Message Too Old, No Replies

sixapart using libwww-perl

         

Pfui

4:42 am on May 4, 2010 (gmt 0)

WebmasterWorld Senior Member 10+ Year Member Top Contributors Of The Month



oak-out.sixapart.com
libwww-perl/5.834

robots.txt? NO

From Bill's:

Default User Agents of Programming Libraries and Command Line Tools
Resource page for common user agents
[webmasterworld.com...]
>>
libwww-perl
Example: "libwww-perl/5.805"
This is a general-purpose application library for retrieving HTTP documents used by PERL scripts typically from Linux servers. This particular library is often associated with hacking attempts and botnet attacks [webmasterworld.com] and should be blocked in general.
<<

Pfui

5:08 pm on Sep 12, 2010 (gmt 0)

WebmasterWorld Senior Member 10+ Year Member Top Contributors Of The Month



That was then. This is now:

oak-out.sixapart.com
ArcheType/1.0

09/12 09:43:41 /
09/12 09:45:08 /

robots.txt? NO

Pfui

3:38 am on Oct 4, 2010 (gmt 0)

WebmasterWorld Senior Member 10+ Year Member Top Contributors Of The Month



Déja vu all over again. :)

oak-out.sixapart.com
libwww-perl/5.834

robots.txt? NO

rIP for just for "oak-out.sixapart.com": 204.9.180.100 - 204.9.180.209
See: [robtex.com...] (link currently timing out; info found via G cache.)

enigma1

12:06 pm on Oct 5, 2010 (gmt 0)

WebmasterWorld Senior Member 10+ Year Member



I was wondering why would you expect any access from the libwwws to read robots.txt, other than scraping content and hacking servers they're not doing anything else.

Pfui

5:34 pm on Oct 5, 2010 (gmt 0)

WebmasterWorld Senior Member 10+ Year Member Top Contributors Of The Month



Generally speaking, I don't.
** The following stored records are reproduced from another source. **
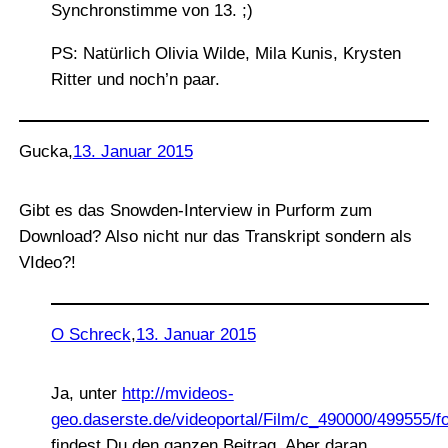
Synchronstimme von 13. ;)
PS: Natürlich Olivia Wilde, Mila Kunis, Krysten
Ritter und noch’n paar.
Gucka
,
13. Januar 2015
Gibt es das Snowden-Interview in Purform zum
Download? Also nicht nur das Transkript sondern als
VIdeo?!
O Schreck
,
13. Januar 2015
Ja, unter
http://mvideos-
geo.daserste.de/videoportal/Film/c_490000/499555/
findest Du den ganzen Beitrag. Aber daran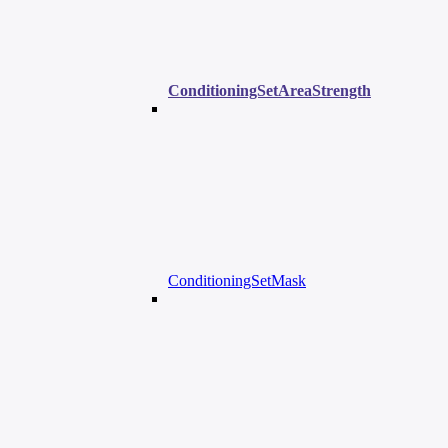
ConditioningSetAreaStrength
ConditioningSetMask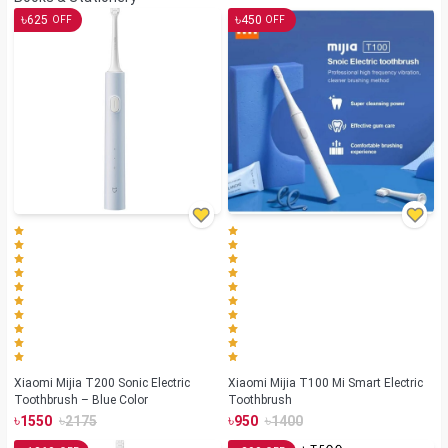
৳
৳
625
450
OFF
OFF
Xiaomi Mijia T200 Sonic Electric
Xiaomi Mijia T100 Mi Smart Electric
Toothbrush – Blue Color
Toothbrush
৳
৳
৳
৳
1550
2175
950
1400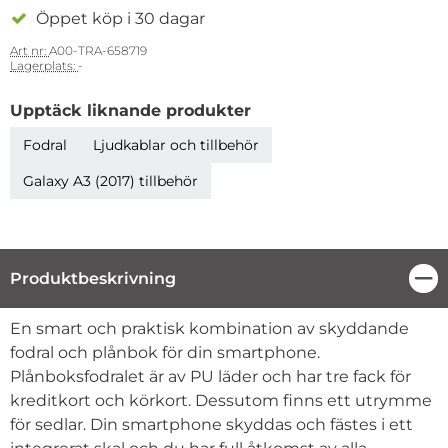
Öppet köp i 30 dagar
Art nr:
A00-TRA-658719
Lagerplats:
-
Upptäck liknande produkter
Fodral
Ljudkablar och tillbehör
Galaxy A3 (2017) tillbehör
Produktbeskrivning
Stä
Produktbeskrivning
En smart och praktisk kombination av skyddande
fodral och plånbok för din smartphone.
Plånboksfodralet är av PU läder och har tre fack för
kreditkort och körkort. Dessutom finns ett utrymme
för sedlar. Din smartphone skyddas och fästes i ett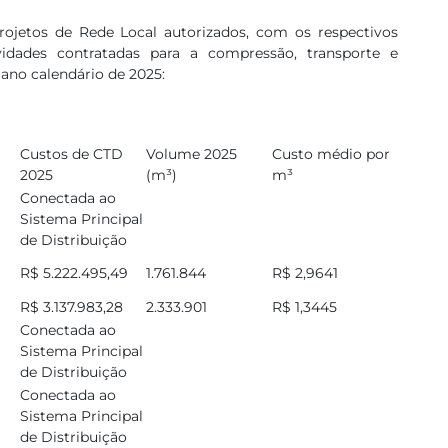
ojetos de Rede Local autorizados, com os respectivos
idades contratadas para a compressão, transporte e
ano calendário de 2025:
Custos de CTD
Volume 2025
Custo médio por
2025
(m³)
m³
Conectada ao
Sistema Principal
de Distribuição
R$ 5.222.495,49
1.761.844
R$ 2,9641
R$ 3.137.983,28
2.333.901
R$ 1,3445
Conectada ao
Sistema Principal
de Distribuição
Conectada ao
Sistema Principal
de Distribuição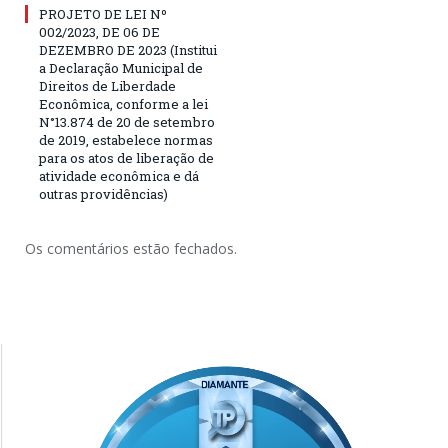
PROJETO DE LEI Nº
002/2023, DE 06 DE
DEZEMBRO DE 2023 (Institui
a Declaração Municipal de
Direitos de Liberdade
Econômica, conforme a lei
N°13.874 de 20 de setembro
de 2019, estabelece normas
para os atos de liberação de
atividade econômica e dá
outras providências)
Os comentários estão fechados.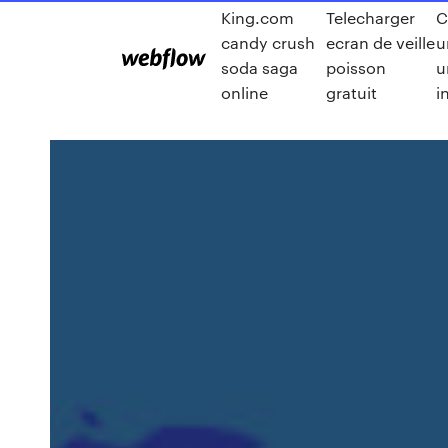
King.com
Telecharger
C
candy crush
ecran de veille
u
soda saga
poisson
u
online
gratuit
i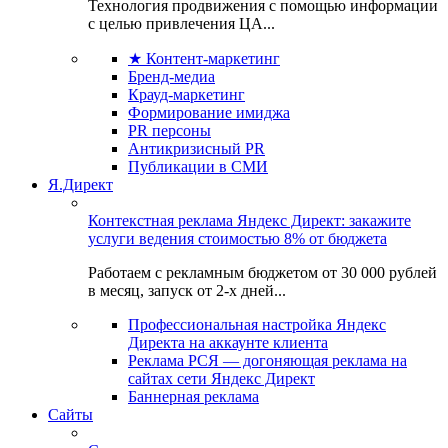
Технология продвижения с помощью информации
с целью привлечения ЦА...
★ Контент-маркетинг
Бренд-медиа
Крауд-маркетинг
Формирование имиджа
PR персоны
Антикризисный PR
Публикации в СМИ
Я.Директ
Контекстная реклама Яндекс Директ: закажите
услуги ведения стоимостью 8% от бюджета
Работаем с рекламным бюджетом от 30 000 рублей
в месяц, запуск от 2-х дней...
Профессиональная настройка Яндекс
Директа на аккаунте клиента
Реклама РСЯ — догоняющая реклама на
сайтах сети Яндекс Директ
Баннерная реклама
Сайты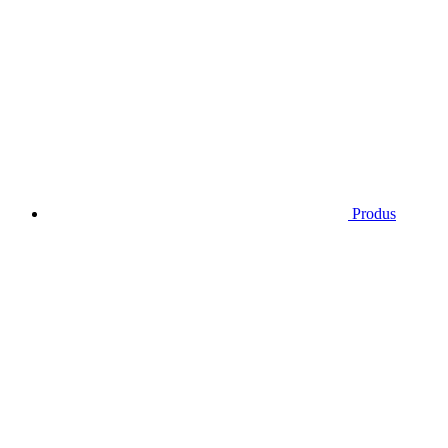
Produs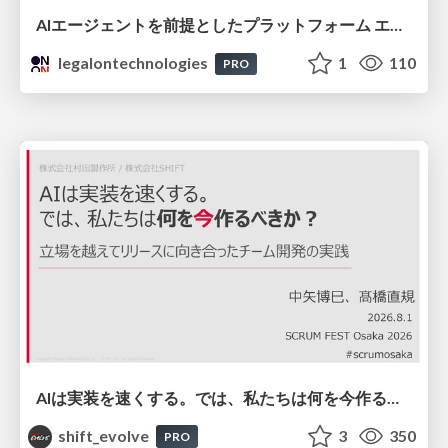
AIエージェントを前提としたプラットフォーム エンジニアリング：GKEで作るAgent-Ready Golden Path
legalontechnologies
1
110
PRO
AIは実装を速くする。では、私たちは何を今作るべきか？－立場を越えてリリースに向き合ったチーム開発の実践 / 20260801 Hiromi Nakaya and Naoki Takahashi
shift_evolve
3
350
PRO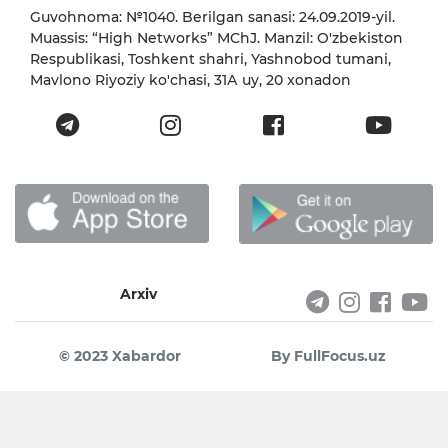
Guvohnoma: №1040. Berilgan sanasi: 24.09.2019-yil.
Muassis: “High Networks” MChJ. Manzil: O'zbekiston
Respublikasi, Toshkent shahri, Yashnobod tumani,
Mavlono Riyoziy ko'chasi, 31А uy, 20 xonadon
Arxiv
© 2023 Xabardor
By FullFocus.uz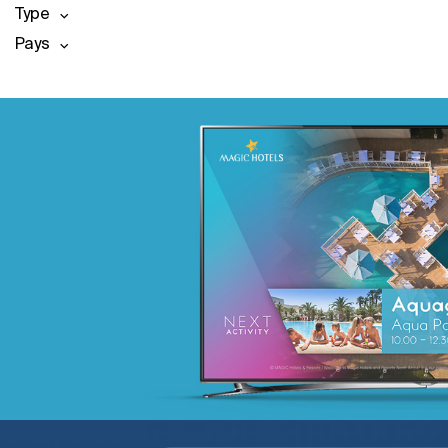
Type
Pays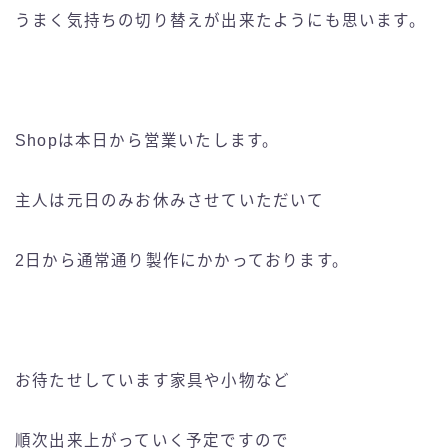
うまく気持ちの切り替えが出来たようにも思います。
Shopは本日から営業いたします。
主人は元日のみお休みさせていただいて
2日から通常通り製作にかかっております。
お待たせしています家具や小物など
順次出来上がっていく予定ですので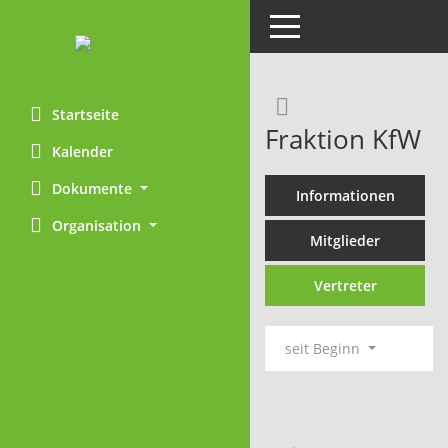
Toggle navigation
Rechercheaus
Startseite
Fraktion KfW
Kalender
Dokumente
Informationen
Organisation
Mitglieder
Vertreter
seit Beginn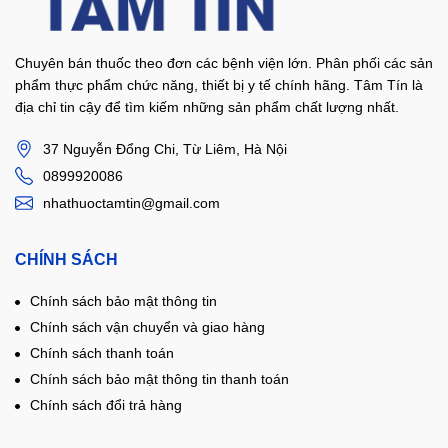
Chuyên bán thuốc theo đơn các bệnh viện lớn. Phân phối các sản
phẩm thực phẩm chức năng, thiết bị y tế chính hãng. Tâm Tín là
địa chỉ tin cậy để tìm kiếm những sản phẩm chất lượng nhất.
37 Nguyễn Đổng Chi, Từ Liêm, Hà Nội
0899920086
nhathuoctamtin@gmail.com
CHÍNH SÁCH
Chính sách bảo mật thông tin
Chính sách vận chuyển và giao hàng
Chính sách thanh toán
Chính sách bảo mật thông tin thanh toán
Chính sách đổi trả hàng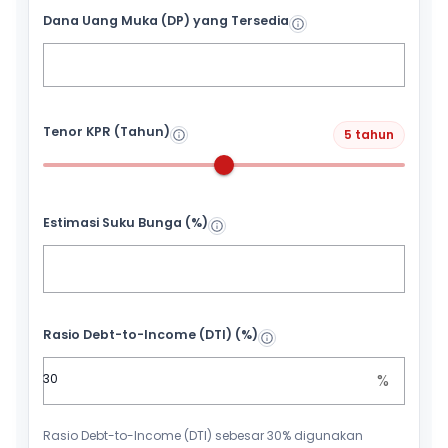
Dana Uang Muka (DP) yang Tersedia
Tenor KPR (Tahun)
5 tahun
Estimasi Suku Bunga (%)
Rasio Debt-to-Income (DTI) (%)
%
Rasio Debt-to-Income (DTI) sebesar 30% digunakan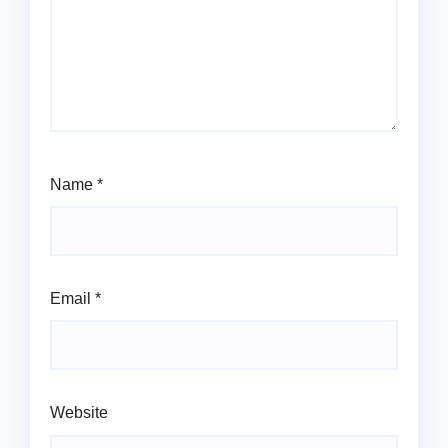
Name
*
Email
*
Website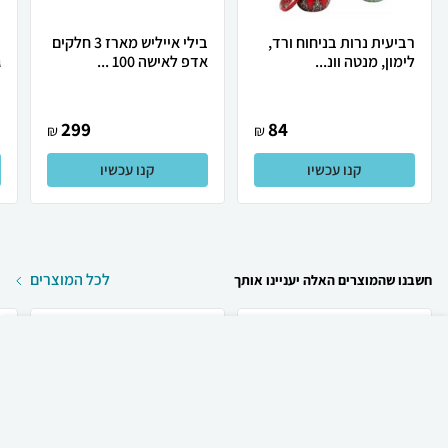
רביעית נרות בניחוח ורד,
בילי אייליש מארז 3 חלקים
ר
לימון, מנטה וונ...
אדפ לאישה 100 ...
ג
299
84
₪
₪
קנו עכשיו
קנו עכשיו
לכל המוצרים
חשבנו שהמוצרים האלה יעניינו אותך
₪
750
קניה מהירה
הוספה לעגלה
30 ₪ למשלוח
But some of the command-line tools -- Wget, curl, etc. -- can read-and-heed respect robots.txt, even if the feature is all too often overridden. Anyway, because this is a spider forum and spotting/discussing bad spiders/bot-runners/hosts is its raison d'être (more or less), I include the "robots.txt?" info with every report.